Why my husband is so much more than a "partner"

I've had the privilege of being off work the past couple of weeks for Christmas and vacation time and getting to spend a big chunk of that time with Trevor. His new calling means he's going to be quite a bit busier and I'm conscious that once I go back to work next week, our time together will become a lot more precious. We had our 27th wedding anniversary just over a week ago and it made me reflect a lot.

Our world is very fond of the word partner in politically correct circles. Lately I've been conscious that the term is a little too dispassionate and clinical for what's really going on in our relationship.

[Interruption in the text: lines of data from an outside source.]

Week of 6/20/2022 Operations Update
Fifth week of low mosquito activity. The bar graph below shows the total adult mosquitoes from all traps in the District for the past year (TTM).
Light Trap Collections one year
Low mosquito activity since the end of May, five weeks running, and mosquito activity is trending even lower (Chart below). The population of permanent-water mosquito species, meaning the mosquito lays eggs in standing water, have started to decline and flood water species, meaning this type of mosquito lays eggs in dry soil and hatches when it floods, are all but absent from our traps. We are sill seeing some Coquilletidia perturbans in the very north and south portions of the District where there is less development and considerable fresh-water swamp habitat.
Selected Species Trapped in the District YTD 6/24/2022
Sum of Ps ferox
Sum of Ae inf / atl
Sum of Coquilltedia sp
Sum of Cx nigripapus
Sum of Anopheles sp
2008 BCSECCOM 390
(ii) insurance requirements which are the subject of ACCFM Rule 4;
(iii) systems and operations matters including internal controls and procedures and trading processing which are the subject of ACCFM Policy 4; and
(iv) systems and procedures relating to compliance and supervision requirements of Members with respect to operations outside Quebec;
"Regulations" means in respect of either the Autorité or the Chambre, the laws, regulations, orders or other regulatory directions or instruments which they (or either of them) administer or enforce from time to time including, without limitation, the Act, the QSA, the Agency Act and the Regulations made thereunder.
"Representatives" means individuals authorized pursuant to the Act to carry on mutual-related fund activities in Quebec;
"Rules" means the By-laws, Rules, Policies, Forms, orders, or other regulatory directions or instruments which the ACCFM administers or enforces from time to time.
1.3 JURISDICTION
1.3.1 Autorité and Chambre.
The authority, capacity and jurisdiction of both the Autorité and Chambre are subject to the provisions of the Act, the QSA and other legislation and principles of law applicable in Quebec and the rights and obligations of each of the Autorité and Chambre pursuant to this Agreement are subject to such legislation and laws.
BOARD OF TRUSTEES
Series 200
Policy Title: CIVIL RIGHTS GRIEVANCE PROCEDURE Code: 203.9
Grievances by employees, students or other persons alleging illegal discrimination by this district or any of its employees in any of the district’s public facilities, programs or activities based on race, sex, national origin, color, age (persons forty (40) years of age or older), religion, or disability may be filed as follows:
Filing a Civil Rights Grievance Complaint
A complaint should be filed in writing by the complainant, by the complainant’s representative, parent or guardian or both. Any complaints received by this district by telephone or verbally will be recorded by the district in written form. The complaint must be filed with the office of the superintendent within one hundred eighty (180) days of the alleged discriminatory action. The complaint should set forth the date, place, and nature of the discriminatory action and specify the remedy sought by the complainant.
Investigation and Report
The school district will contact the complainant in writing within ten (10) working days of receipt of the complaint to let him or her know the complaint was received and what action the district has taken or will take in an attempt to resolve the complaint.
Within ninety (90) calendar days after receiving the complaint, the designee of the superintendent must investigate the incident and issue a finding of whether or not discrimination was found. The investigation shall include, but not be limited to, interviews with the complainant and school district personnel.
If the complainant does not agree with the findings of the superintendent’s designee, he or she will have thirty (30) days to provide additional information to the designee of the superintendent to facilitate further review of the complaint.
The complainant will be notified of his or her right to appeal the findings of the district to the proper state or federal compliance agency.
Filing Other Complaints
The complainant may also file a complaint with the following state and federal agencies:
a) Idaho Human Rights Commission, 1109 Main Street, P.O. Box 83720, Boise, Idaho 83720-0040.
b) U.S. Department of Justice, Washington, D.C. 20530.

One of my favourite definitions of the term is probably the most archaic - a prudent and thrifty manager. Because ultimately, that's what he does for me. He moderates my excesses, helps me remember that caution can be a good thing, does the practical thing when I don't feel like it. I may be decisive and get things done, but he more often does them right. I need that. He is my balance. He completes me. There are times I worry that he is too good, too perfect. He doesn't seem to struggle with some of the weaknesses that plague me - like eating the wrong things, being a little self-indulgent, needing more sleep than most people. And every so often something happens that reminds me that he needs my balance as badly as I need his, but that I need to make sure I'm doing it in the right way.


More than a month ago there was a mishap in the kitchen involving his favourite spatula. He'd laid it down on the stove to grab something and it slid into the lit gas burner. He was very upset. We have other spatulas, so it wasn't the end of the world. It came from IKEA and cost less than $2. But he really liked that one. He liked the size and dimension of it. It felt comfortable in his hand and so he usually wanted that particular utensil when he was cooking. I would ordinarily just commiserate and then toss the item into the recycling bin and make a note to replace it the next time we were in that neck of the woods. I figured we'd move on. But not my husband. He carefully cut away the damage and persisted in trying to use it anyway. A couple of weeks later I bought him a replacement exactly the same from IKEA. Well, not exactly the same. The new version was green. I should have known at that moment it might be an issue. We took it home and I assumed the old spatula could finally be put to rest. Nope. It miraculously reappeared a few days ago, symmetrically trimmed now. He was so proud of that ridiculous spatula that was somehow still usable. The irritated part of my brain wanted to steal the spatula and make sure it ended up at the bottom of the recycling bin never to return again, but the other part of my brain said wait a minute. What is really going on here? 

Trevor forms attachments that are long-lasting. It's why he doesn't part with things he appreciates until they are well and truly past usefulness. I don't have that mind set. He will persist with something damaged or broken, forcing/willing it to keep going. And when I look at that stupid spatula, I can see that he is willing to do that with the people in his life too. When he decides you are important to him, he will do whatever it takes to keep you in his life in whatever capacity you can manage. For years I have thought it was part of my responsibility to wean him from the broken things he clings to, and perhaps that's true in some part, but I also see that the very characteristic that makes him perfect for imperfect me is also the thing I have to be careful not to destroy. Because I know with absolute certainty that he would never do that to me. There will never come a time when he will toss me to the curb because he wants a new one. 

I see now after 27 years that I need his stability and acceptance more than ever. A partner is someone you choose to work with toward a common objective. A partner tosses out a dysfunctional utensil. Trevor chose me to be in his life forever, and his core deep loyalty and commitment will make him do whatever it takes to keep me there. He is unfailingly patient with me. My challenge is going to be learning to be consistently a wife instead of a partner. Instead of making snap decisions about the things that he's hanging onto, perhaps I should make sure I'm paying attention to what he's really saying in wanting to hang onto something. Because every HUSBAND deserves a WIFE.  

Comments

  1. I liked this a lot. I, too, develop attachments to certain things and am reticent to let go. I'd like to say it's a guy thing, but I think it's more of a combination of a guy thing and a generational thing, as I find that younger males tend to be more willing to let attachments slide, which is unfortunate.